Il contrôle toute une nébuleuse d’organisations dites “ de masse ”, FN, UFF, UJRF, ARAC, Associations des Anciens FFI et FTPF, et dispose localement d’une mainmise plus ou ferme sur des sections de mouvements comme Libération ou d’organisations syndicales, la CGT ou la CGA. Il s’est assuré de positions fortes au sein des comités de libération, des CLL aux CDL.

Son insertion dans le combat libérateur lui a constitué un véritable vivier de jeunes cadres, souvent issus des JC revigorées par les espoirs du Front populaire. Ces hommes et femmes ont accumulé une riche expérience du combat politique, ont souvent milité auprès de gens venus d’autres horizons.

Enfin, il bénéficie d’une image largement positive, du fait du rôle de certains de ses militants dans la Résistance, de sa figure de parti martyr, enfin du rejaillissement sur lui de la popularité de l’URSS, débordant largement la famille communiste, tant les gens mesurent que c’est bien dans les plaines de Russie et non ailleurs que l’armée allemande a eu l’échine brisée.

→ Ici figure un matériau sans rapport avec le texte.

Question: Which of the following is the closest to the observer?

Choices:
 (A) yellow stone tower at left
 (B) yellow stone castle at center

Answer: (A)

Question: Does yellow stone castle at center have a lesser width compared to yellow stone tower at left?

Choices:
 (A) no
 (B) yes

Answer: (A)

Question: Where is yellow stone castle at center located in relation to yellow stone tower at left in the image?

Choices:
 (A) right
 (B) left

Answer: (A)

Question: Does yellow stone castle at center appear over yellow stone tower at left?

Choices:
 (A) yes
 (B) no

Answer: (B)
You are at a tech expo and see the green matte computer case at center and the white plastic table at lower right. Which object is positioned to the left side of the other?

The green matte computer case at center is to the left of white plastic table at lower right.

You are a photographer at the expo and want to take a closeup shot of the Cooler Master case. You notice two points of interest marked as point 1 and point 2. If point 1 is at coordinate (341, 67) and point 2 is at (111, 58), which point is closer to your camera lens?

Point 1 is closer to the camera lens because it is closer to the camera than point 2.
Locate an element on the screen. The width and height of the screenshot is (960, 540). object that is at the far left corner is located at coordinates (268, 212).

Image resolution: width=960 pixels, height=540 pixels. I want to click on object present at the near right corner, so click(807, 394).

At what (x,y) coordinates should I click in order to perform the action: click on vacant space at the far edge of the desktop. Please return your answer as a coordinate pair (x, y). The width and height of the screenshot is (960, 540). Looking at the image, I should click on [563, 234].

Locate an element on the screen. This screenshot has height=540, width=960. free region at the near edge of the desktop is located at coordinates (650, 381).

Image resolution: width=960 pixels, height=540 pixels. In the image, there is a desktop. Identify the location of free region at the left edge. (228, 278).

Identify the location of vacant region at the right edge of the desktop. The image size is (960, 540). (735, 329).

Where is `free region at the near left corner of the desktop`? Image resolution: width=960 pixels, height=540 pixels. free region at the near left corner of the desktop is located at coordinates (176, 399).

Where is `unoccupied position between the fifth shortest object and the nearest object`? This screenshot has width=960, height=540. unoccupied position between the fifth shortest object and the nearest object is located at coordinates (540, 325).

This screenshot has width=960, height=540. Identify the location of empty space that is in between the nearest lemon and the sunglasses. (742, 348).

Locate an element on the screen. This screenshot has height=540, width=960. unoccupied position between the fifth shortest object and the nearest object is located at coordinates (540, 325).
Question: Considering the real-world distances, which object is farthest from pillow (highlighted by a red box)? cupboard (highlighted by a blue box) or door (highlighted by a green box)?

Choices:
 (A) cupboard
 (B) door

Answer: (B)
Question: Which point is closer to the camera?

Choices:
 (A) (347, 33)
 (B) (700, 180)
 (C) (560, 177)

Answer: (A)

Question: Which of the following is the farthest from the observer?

Se pose alors d’emblée la question de ce qu’il fit de ces éléments particulièrement féconds. Les chapitres 1 et 3 ont permis de voir que les circonstances locales vont dans le sens d’une politique très légaliste, faisant du PCF une des forces décisives pour assurer le rétablissement sans crise majeure de la république parlementaire.

Reste la question corollaire de ce qu’il advint de militants, de cadres qui se trouvèrent à un moment ou un autre en discordance ou en simple déphasage avec ce choix ou avec ceux qui le précédèrent, pendant la Résistance. Cette approche permettra d’établir si le sort réservé à un personnage comme Georges GUINGOIN est un cas isolé ou si au contraire un nombre significatif de combattants de l’ombre en subirent d’identiques ou de guère plus enviables.

Cette démarche amène alors à procéder par une série d’investigations à caractère biographique, pour reconstituer ce que fut le parcours original de gens choisis selon le double critère de la signification particulière de ce parcours et du sens des difficultés qu’ils eurent, au cours de la période 1944-1953, avec l’appareil de leur parti.